The Petitioner states that it is a leading solutions provider of offshore construction, engineering, project management and support services to the oil and gas industry worldwide. The Income Tax Officer (International Taxation) Dehradun is stated to be the Assessing Officer (AO) as far as the Petitioner is concerned.

By a letter dated 12th June 2008 Indian Oil Corporation Ltd (IOCL) invited tenders for the “Residual Offshore Construction work” at Paradip.

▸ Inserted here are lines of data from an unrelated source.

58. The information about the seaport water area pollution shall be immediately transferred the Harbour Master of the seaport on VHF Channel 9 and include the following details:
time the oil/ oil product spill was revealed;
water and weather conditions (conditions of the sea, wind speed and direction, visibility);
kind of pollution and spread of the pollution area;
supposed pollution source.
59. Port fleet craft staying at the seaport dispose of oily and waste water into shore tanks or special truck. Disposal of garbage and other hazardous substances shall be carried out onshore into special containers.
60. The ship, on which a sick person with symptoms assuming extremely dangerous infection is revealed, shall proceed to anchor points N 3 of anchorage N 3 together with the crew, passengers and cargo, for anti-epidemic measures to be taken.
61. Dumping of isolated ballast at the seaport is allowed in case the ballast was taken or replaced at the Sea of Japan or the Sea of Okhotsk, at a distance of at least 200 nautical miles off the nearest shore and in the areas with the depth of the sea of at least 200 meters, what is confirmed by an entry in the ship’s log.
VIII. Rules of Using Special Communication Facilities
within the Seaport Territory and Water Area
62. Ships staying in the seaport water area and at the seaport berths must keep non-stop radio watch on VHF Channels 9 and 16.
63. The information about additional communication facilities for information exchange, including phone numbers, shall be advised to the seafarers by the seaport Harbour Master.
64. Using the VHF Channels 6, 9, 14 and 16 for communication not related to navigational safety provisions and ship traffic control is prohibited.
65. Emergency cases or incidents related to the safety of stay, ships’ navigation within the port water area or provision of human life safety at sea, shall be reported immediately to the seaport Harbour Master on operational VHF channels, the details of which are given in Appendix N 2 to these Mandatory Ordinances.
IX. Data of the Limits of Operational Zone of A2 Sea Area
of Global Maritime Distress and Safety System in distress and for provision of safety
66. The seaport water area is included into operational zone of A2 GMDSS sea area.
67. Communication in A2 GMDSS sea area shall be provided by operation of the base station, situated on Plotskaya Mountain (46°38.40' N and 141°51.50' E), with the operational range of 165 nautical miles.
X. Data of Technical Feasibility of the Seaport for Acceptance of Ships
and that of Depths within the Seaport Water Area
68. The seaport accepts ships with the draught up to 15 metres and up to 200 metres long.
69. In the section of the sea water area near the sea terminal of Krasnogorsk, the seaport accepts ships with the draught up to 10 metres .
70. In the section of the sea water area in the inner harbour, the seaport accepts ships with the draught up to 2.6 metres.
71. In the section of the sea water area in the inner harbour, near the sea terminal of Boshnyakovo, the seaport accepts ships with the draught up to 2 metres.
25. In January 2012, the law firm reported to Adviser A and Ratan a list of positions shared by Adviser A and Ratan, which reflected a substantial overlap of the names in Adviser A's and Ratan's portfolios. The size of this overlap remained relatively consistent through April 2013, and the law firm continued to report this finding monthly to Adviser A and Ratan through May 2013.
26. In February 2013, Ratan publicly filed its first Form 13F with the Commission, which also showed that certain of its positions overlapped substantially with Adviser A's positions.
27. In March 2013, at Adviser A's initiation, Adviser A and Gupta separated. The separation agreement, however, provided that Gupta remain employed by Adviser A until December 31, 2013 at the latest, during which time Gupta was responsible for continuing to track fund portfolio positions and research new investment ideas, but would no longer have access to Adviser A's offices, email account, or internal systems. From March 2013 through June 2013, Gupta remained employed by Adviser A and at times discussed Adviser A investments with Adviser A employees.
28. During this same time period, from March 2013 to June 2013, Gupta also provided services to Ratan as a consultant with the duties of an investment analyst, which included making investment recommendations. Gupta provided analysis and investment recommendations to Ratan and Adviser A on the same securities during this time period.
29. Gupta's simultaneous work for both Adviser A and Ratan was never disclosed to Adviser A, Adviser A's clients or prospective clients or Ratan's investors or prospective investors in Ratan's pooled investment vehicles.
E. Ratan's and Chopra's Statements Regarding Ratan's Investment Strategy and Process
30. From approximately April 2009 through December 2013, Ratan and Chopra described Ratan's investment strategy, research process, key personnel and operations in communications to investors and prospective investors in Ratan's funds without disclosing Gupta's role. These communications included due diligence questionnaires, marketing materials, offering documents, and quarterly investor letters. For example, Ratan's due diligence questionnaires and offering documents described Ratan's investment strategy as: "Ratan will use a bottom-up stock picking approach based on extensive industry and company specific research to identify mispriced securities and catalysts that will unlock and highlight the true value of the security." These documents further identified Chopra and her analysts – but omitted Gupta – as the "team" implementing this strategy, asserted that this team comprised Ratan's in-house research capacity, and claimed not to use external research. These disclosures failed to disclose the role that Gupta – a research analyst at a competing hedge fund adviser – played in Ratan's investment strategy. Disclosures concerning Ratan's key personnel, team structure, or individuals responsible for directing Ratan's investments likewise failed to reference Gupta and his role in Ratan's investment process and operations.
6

The letter explained that IOCL was “setting up offshore crude oil receiving facility having Single Point Mooring (SPM) terminal about 20 Kms. off the coast of Paradip port in the east coast of India.” The said facility would enable unloading the crude oil from the Very Large Crude Carriers (VLCCs) “to meet the crude oil requirement of its Refineries located in the eastern part of India.” The work involved installation of IOCL supplied SPM including anchor chains, floating and subsea hoses.

The question is whether the mobilisation/demobilisation charges which constituted 68% of the total consideration could be treated as royalty within the meaning of Section 9 (1) (vi) of the Act read with Article 12 (3) (b) of the DTAA and whether the installation charges could be treated as FTS within the meaning of Explanation 2 below Section 9 (1) (vii) of the Act read with Article 12 (4) (a) of the DTAA?